### TEXTE PROPOSÉ
####################
Critique libre

"Hors la loi" de René Belletto

 Olivier Brachat, lecteur membre de la communauté Viabooks nous livre ici ses impressions de lecture sur l'ouvrage de René Belletto, "Hors la Loi". Il souligne l'étrangeté du texte et l'agilité de l'auteur à traverser les genres.

La structure

"Hors la loi" se présente  formellement comme un écrit à structure cyclique, structure qui tire sa légitimité du thème de l’œuvre : métempsychose et les aléas des réincarnations, élargis à la dimension cosmique du sujet puisque si l’on accepte les faits tels qu’ils sont rapportés, les créatures terrestres ne sont pas les seules en scène et la redistribution du flux des âmes, notamment celles liées par une empathie particulière, se rit du lieu-mais assurément  pas du temps.

 

L'oeuvre

L’oeuvre, déroutante mais structurée, et qui ne lasse pas l’attention du lecteur, met en scène une série de personnages dont aucun ne  peut être considéré comme psychiatriquement indemne; les seuls sans aspérités  dans ce domaine étant promptement exécutés par un déséquilibré insaisissable. On s’attendrait à bon droit à ce que ces actions violentes soient expliquées, comme dans un polar,  forme que le roman affecte de prendre en ses débuts, mais il faudra se résigner à ce qu’elles ne soient que des éléments sanglants agissant  pour aviver  la névrose des uns et pour  approfondir la tragédie des autres. Sans perdre de vue que la mort, dans son aspect de catalyseur, est un personnage dont la présence est  requise  par le thème fondamental de ce livre qui traite d’une façon originale du retour dans les corps.
####################
(Entrées de données)
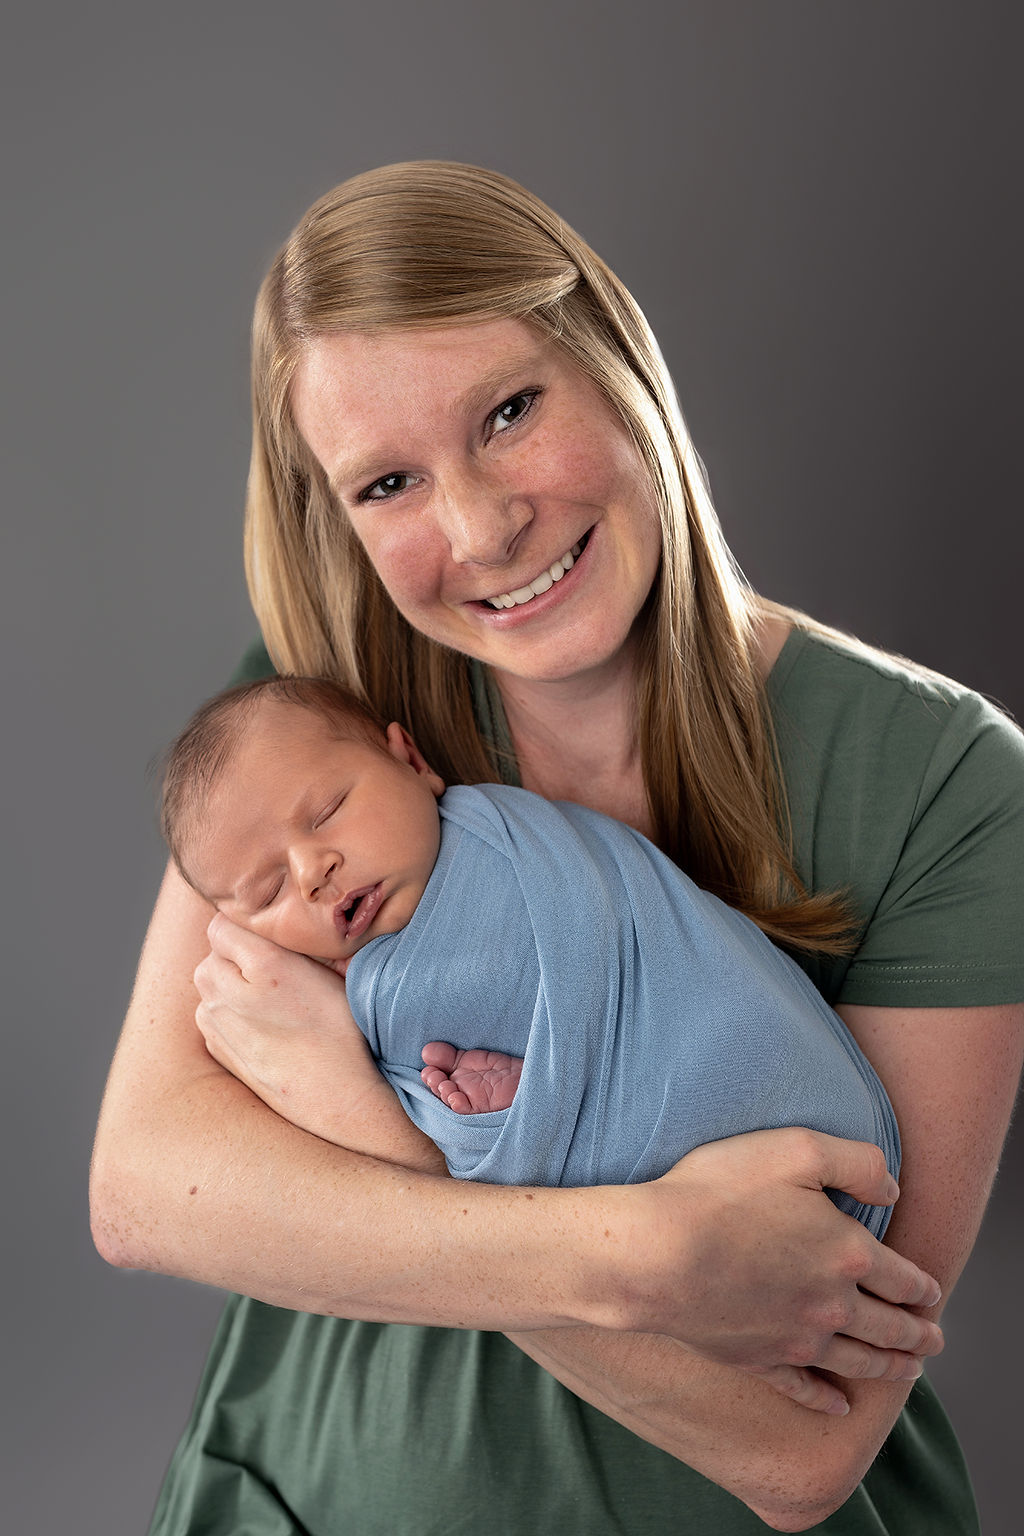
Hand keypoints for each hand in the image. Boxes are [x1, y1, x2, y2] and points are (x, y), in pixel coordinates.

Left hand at [193, 913, 381, 1141]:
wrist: (338, 1097)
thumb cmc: (346, 1032)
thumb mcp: (339, 973)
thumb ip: (299, 941)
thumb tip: (281, 919)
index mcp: (264, 966)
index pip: (222, 923)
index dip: (247, 928)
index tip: (269, 939)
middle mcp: (231, 993)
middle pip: (212, 952)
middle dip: (236, 955)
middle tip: (274, 970)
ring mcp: (217, 1024)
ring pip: (209, 983)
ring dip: (229, 983)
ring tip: (270, 999)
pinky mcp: (216, 1048)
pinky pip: (211, 1013)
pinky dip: (227, 1011)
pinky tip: (262, 1023)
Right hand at [610, 1129, 942, 1410]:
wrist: (654, 1252)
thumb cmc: (719, 1191)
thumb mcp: (796, 1149)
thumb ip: (858, 1162)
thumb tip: (894, 1188)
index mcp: (848, 1254)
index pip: (903, 1278)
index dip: (924, 1287)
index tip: (933, 1295)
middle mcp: (831, 1305)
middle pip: (889, 1328)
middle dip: (918, 1336)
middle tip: (934, 1342)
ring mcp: (794, 1339)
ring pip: (857, 1362)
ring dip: (890, 1369)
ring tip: (909, 1372)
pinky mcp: (757, 1359)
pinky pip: (803, 1389)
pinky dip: (826, 1401)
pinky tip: (838, 1407)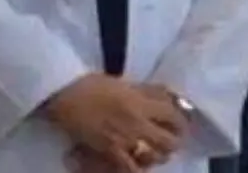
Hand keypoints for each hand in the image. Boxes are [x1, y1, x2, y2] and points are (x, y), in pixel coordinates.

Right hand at [44, 74, 184, 171]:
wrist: (66, 94)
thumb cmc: (93, 84)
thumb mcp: (125, 83)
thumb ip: (146, 91)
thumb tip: (167, 96)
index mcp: (141, 102)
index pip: (172, 115)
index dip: (181, 122)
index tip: (180, 125)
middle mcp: (137, 121)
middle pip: (168, 140)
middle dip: (174, 143)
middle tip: (172, 142)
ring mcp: (124, 138)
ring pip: (153, 156)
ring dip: (158, 156)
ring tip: (158, 154)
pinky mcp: (109, 151)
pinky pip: (130, 167)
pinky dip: (138, 168)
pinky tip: (138, 165)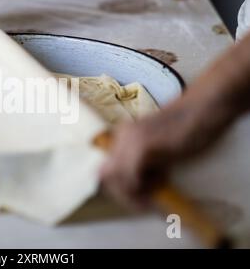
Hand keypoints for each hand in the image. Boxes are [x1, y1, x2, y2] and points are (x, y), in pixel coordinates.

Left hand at [100, 93, 234, 208]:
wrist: (203, 107)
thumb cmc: (189, 128)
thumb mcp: (160, 150)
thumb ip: (145, 165)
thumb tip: (137, 190)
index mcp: (123, 136)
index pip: (105, 169)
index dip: (118, 187)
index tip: (138, 196)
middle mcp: (121, 136)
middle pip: (104, 174)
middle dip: (122, 193)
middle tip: (145, 199)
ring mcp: (130, 139)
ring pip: (113, 177)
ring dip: (131, 193)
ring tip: (153, 194)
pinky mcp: (143, 145)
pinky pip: (130, 176)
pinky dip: (141, 188)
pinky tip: (158, 187)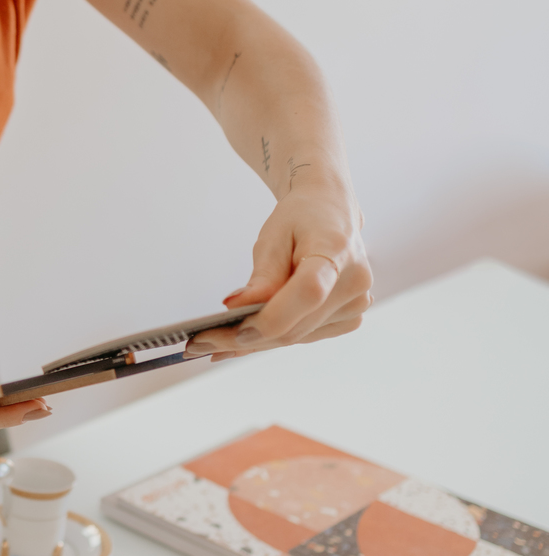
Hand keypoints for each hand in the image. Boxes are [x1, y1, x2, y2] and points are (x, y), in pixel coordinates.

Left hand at [185, 179, 371, 361]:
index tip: (231, 331)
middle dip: (244, 338)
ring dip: (253, 343)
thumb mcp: (273, 237)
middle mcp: (354, 284)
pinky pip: (302, 336)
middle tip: (200, 344)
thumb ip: (262, 276)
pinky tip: (239, 340)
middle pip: (295, 326)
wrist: (330, 211)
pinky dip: (270, 338)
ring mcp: (355, 305)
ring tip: (211, 344)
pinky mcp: (348, 319)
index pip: (308, 294)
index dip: (270, 318)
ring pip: (295, 337)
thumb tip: (238, 308)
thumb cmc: (301, 218)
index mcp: (337, 252)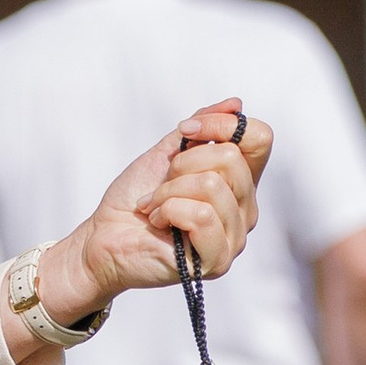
####################
### OBJECTIF DE L'EXERCICE
Recopie le passage de la critique allant de «Critique libre» jusqu'à «traverser les genres.», en changeant «impressions» en «réflexions».

### CORRIGÉ
Critique libre

"Hors la loi" de René Belletto

 Olivier Brachat, lecteur membre de la communauté Viabooks nous livre ici ses réflexions de lecture sur l'ouvrage de René Belletto, "Hors la Loi". Il souligne l'étrangeté du texte et l'agilité de l'auteur à traverser les genres.